Merge Sort Algorithm
Merge sort splits an array in half, sorts each half, then merges them back together in order. It keeps splitting until every piece is a single element — a...
19 Mar 2024

Merge sort splits an array in half, sorts each half, then merges them back together in order. It keeps splitting until every piece is a single element — and a single element is already sorted.

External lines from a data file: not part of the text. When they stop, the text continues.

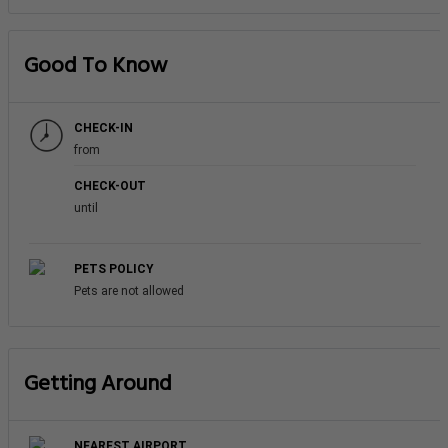
Good To Know
CHECK-IN
from
CHECK-OUT
until
PETS POLICY
Pets are not allowed
Getting Around
NEAREST AIRPORT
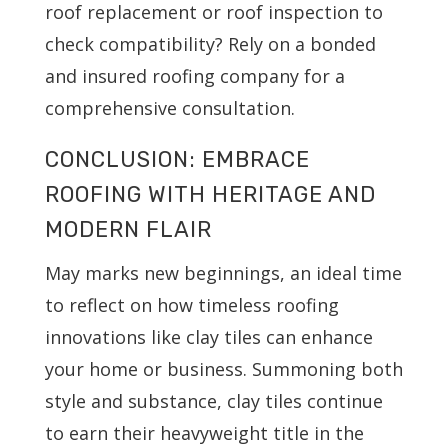
roof replacement or roof inspection to
check compatibility? Rely on a bonded
and insured roofing company for a
comprehensive consultation.
CONCLUSION: EMBRACE
ROOFING WITH HERITAGE AND
MODERN FLAIR
May marks new beginnings, an ideal time
to reflect on how timeless roofing
innovations like clay tiles can enhance
your home or business. Summoning both
style and substance, clay tiles continue
to earn their heavyweight title in the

The merge step is where the real work happens. Two sorted arrays get combined into one by comparing their front elements and picking the smaller one each time.
The intuition
Think of sorting a deck of cards. Split the deck in half. Split those halves again. Keep going until you have piles of one card each. Now merge them back: compare the top cards of two piles, put the smaller one down first. Repeat.
The code
function mergeSort(arr) {
if (arr.length <= 1) return arr;
const mid = Math.floor(arr.length / 2);
const left = mergeSort(arr.slice(0, mid));
const right = mergeSort(arr.slice(mid));
return merge(left, right);
}
function merge(left, right) {
const result = [];
let i = 0;
let j = 0;
while (i < left.length && j < right.length) {
if (left[i] <= right[j]) {
result.push(left[i++]);
} else {
result.push(right[j++]);
}
}
return result.concat(left.slice(i)).concat(right.slice(j));
}
Complexity
- Time: O(n log n) — always. Best case, worst case, average case. That consistency is merge sort's superpower.
- Space: O(n) — needs extra space for the merged arrays.
Trade-offs
Merge sort guarantees O(n log n) regardless of input order. Quick sort is faster in practice (better cache locality, in-place) but has an O(n^2) worst case. Merge sort is also stable — equal elements keep their original order. That matters when sorting by multiple criteria.
The cost is memory. You're creating new arrays at every level of recursion. For massive datasets that don't fit in memory, merge sort shines as the basis for external sorting (sorting data on disk).